-- Dataset excerpts follows --

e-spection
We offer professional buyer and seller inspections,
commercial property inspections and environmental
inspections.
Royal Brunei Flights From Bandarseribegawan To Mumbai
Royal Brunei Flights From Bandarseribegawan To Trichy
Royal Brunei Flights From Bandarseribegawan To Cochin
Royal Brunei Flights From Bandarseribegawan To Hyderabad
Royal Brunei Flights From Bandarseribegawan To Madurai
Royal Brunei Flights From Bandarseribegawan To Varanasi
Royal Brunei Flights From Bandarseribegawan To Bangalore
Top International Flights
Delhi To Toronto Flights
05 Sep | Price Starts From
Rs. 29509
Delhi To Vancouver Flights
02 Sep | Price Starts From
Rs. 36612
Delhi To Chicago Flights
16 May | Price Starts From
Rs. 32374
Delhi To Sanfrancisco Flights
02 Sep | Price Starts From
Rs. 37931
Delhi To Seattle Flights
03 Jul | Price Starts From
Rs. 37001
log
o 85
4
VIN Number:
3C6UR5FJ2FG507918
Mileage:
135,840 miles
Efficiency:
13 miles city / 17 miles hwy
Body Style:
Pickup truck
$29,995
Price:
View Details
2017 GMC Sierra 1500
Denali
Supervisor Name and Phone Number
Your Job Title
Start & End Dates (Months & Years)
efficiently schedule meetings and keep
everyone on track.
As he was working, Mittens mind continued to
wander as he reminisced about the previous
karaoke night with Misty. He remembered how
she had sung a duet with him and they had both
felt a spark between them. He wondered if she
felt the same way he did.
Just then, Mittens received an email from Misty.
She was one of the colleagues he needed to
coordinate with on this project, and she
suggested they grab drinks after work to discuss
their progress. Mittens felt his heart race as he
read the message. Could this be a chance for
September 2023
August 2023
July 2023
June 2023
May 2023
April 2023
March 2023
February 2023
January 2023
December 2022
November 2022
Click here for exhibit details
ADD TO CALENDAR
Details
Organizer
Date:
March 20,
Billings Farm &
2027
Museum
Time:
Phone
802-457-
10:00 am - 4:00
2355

-- Dataset excerpts concluded --
-- Dataset excerpts follows --

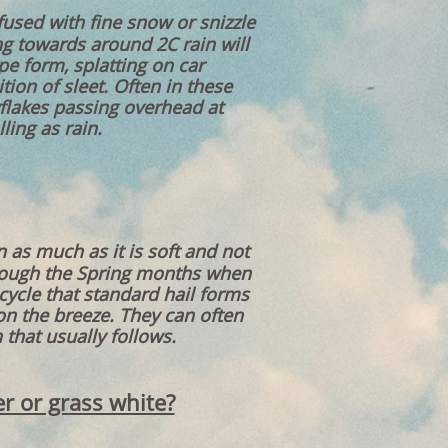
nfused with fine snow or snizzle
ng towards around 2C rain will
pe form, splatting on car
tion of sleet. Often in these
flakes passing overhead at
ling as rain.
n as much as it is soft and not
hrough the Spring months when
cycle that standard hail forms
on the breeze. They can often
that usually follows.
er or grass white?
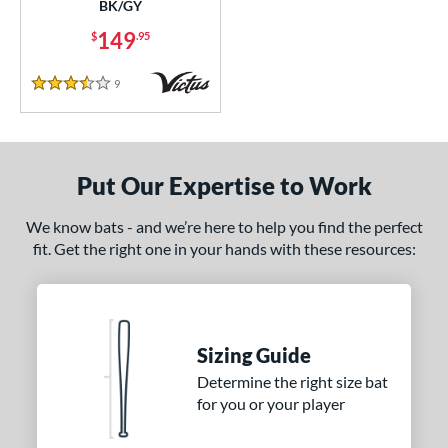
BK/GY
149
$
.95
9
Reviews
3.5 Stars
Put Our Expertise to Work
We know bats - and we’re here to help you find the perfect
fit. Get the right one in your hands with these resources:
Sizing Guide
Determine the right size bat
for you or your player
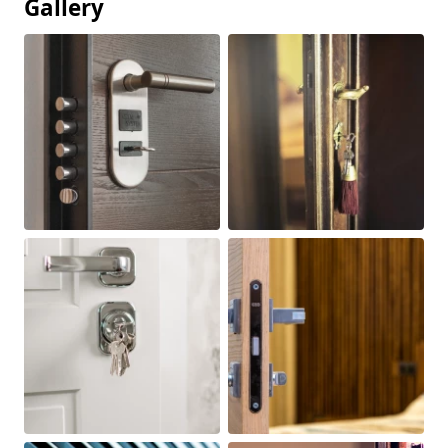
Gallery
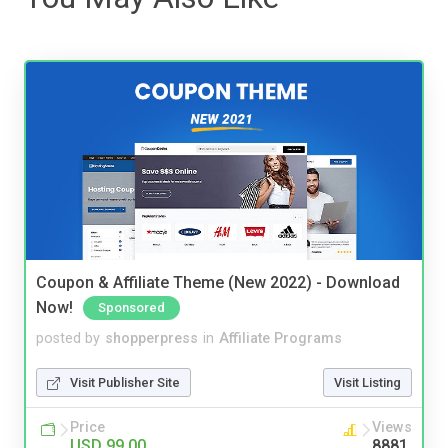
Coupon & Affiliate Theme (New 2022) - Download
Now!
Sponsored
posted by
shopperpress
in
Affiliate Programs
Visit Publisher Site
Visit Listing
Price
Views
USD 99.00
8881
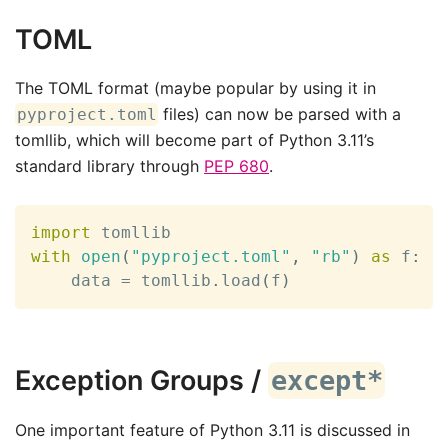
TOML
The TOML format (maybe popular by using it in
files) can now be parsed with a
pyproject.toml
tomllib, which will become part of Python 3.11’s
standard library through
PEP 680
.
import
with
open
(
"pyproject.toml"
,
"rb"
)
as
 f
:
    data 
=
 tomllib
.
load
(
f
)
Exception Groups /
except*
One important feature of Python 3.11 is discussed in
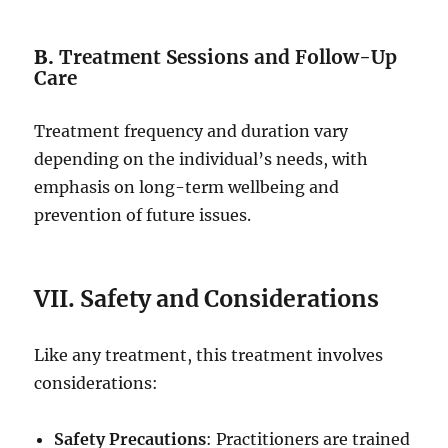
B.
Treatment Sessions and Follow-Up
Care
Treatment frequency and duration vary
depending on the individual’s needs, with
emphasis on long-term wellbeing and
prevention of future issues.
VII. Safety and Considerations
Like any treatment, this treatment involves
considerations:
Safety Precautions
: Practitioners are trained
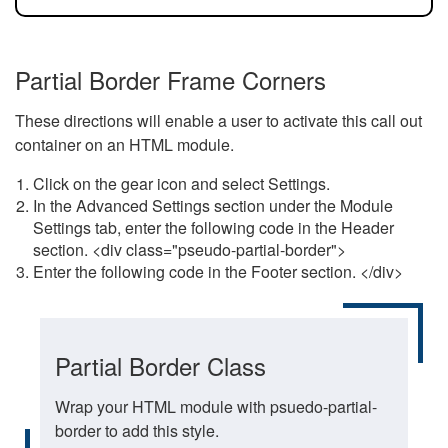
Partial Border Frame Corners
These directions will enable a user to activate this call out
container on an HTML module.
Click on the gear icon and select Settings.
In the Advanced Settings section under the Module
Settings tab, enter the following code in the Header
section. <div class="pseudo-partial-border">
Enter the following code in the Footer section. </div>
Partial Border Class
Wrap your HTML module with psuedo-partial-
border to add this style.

-- Dataset excerpts concluded --
-- Dataset excerpts follows --

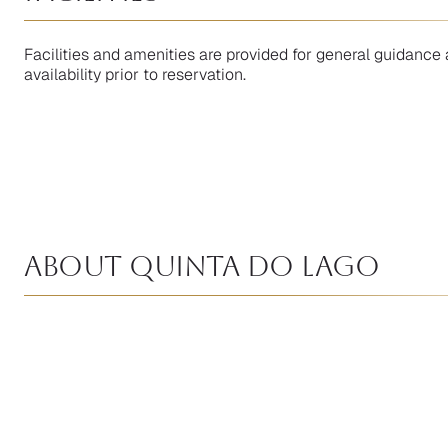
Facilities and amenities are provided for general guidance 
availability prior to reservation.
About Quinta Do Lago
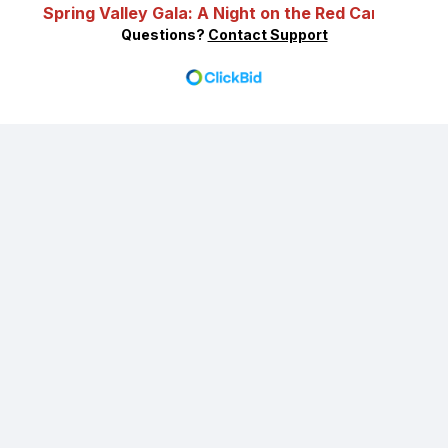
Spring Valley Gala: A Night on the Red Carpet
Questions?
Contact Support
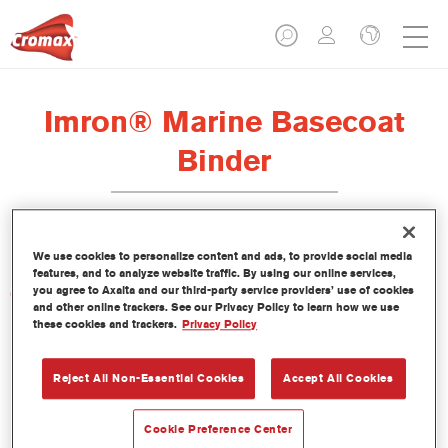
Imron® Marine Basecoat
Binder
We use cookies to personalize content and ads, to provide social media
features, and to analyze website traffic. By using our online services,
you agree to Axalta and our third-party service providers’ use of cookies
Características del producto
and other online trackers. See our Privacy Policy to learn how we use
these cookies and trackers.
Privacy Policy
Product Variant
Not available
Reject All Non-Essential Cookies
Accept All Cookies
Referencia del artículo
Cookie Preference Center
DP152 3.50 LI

-- Dataset excerpts concluded --

→ **Required action**
Of the lines above, copy only those from the one holding "Visit Listing" to the one holding "Wrap your HTML", both included, and exclude every image.

→ **Task output**
Visit Listing
Price
Views
USD 99.00
8881
TOML
The TOML format (maybe popular by using it in
files) can now be parsed with a
pyproject.toml
tomllib, which will become part of Python 3.11’s
standard library through
PEP 680
.
import
with
open
(
"pyproject.toml"
,
"rb"
)
as
 f
:
    data 
=
 tomllib
.
load
(
f
)
Exception Groups /
except*
One important feature of Python 3.11 is discussed in
B.
Treatment Sessions and Follow-Up
Care
Treatment frequency and duration vary
depending on the individual’s needs, with
emphasis on long-term wellbeing and
prevention of future issues.
VII. Safety and Considerations
Like any treatment, this treatment involves
considerations:
Safety Precautions
: Practitioners are trained
Partial Border Frame Corners
These directions will enable a user to activate this call out
container on an HTML module.
Click on the gear icon and select Settings.
In the Advanced Settings section under the Module
Settings tab, enter the following code in the Header
section. <div class="pseudo-partial-border">
Enter the following code in the Footer section. </div>
Partial Border Class
Wrap your HTML module with psuedo-partial-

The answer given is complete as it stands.